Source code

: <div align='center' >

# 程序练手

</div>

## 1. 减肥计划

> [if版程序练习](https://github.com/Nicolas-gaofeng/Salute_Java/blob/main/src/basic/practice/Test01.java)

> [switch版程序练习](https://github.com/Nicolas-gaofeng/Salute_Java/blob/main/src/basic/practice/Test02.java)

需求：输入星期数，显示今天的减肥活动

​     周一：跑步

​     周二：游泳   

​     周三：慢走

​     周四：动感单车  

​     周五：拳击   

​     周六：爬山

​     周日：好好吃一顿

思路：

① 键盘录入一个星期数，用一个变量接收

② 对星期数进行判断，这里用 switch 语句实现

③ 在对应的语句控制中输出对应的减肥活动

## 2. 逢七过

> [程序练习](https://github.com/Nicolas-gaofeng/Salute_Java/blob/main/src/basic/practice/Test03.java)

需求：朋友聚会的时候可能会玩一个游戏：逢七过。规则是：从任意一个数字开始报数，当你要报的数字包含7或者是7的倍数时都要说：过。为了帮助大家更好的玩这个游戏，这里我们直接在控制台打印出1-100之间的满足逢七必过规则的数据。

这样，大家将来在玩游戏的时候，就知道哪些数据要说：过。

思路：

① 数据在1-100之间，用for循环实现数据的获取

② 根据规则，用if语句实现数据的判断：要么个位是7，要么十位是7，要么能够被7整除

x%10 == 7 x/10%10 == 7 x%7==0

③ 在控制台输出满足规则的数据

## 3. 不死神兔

▶ [What the exercise asks] Retype the listing exactly. Leave nothing out.

▶ [Response to this task]
Source code

: <div align='center' >

# 程序练手

</div>

## 1. 减肥计划

> [if版程序练习](https://github.com/Nicolas-gaofeng/Salute_Java/blob/main/src/basic/practice/Test01.java)

> [switch版程序练习](https://github.com/Nicolas-gaofeng/Salute_Java/blob/main/src/basic/practice/Test02.java)

需求：输入星期数，显示今天的减肥活动

​     周一：跑步

​     周二：游泳   

​     周三：慢走

​     周四：动感单车  

​     周五：拳击   

​     周六：爬山

​     周日：好好吃一顿

思路：

① 键盘录入一个星期数，用一个变量接收

② 对星期数进行判断，这里用 switch 语句实现

③ 在对应的语句控制中输出对应的减肥活动

## 2. 逢七过

> [程序练习](https://github.com/Nicolas-gaofeng/Salute_Java/blob/main/src/basic/practice/Test03.java)

需求：朋友聚会的时候可能会玩一个游戏：逢七过。规则是：从任意一个数字开始报数，当你要报的数字包含7或者是7的倍数时都要说：过。为了帮助大家更好的玩这个游戏，这里我们直接在控制台打印出1-100之间的满足逢七必过规则的数据。

这样，大家将来在玩游戏的时候，就知道哪些数据要说：过。

思路：

① 数据在1-100之间，用for循环实现数据的获取

② 根据规则，用if语句实现数据的判断：要么个位是7，要么十位是7，要么能够被7整除

x%10 == 7 x/10%10 == 7 x%7==0

③ 在控制台输出满足规则的数据

## 3. 不死神兔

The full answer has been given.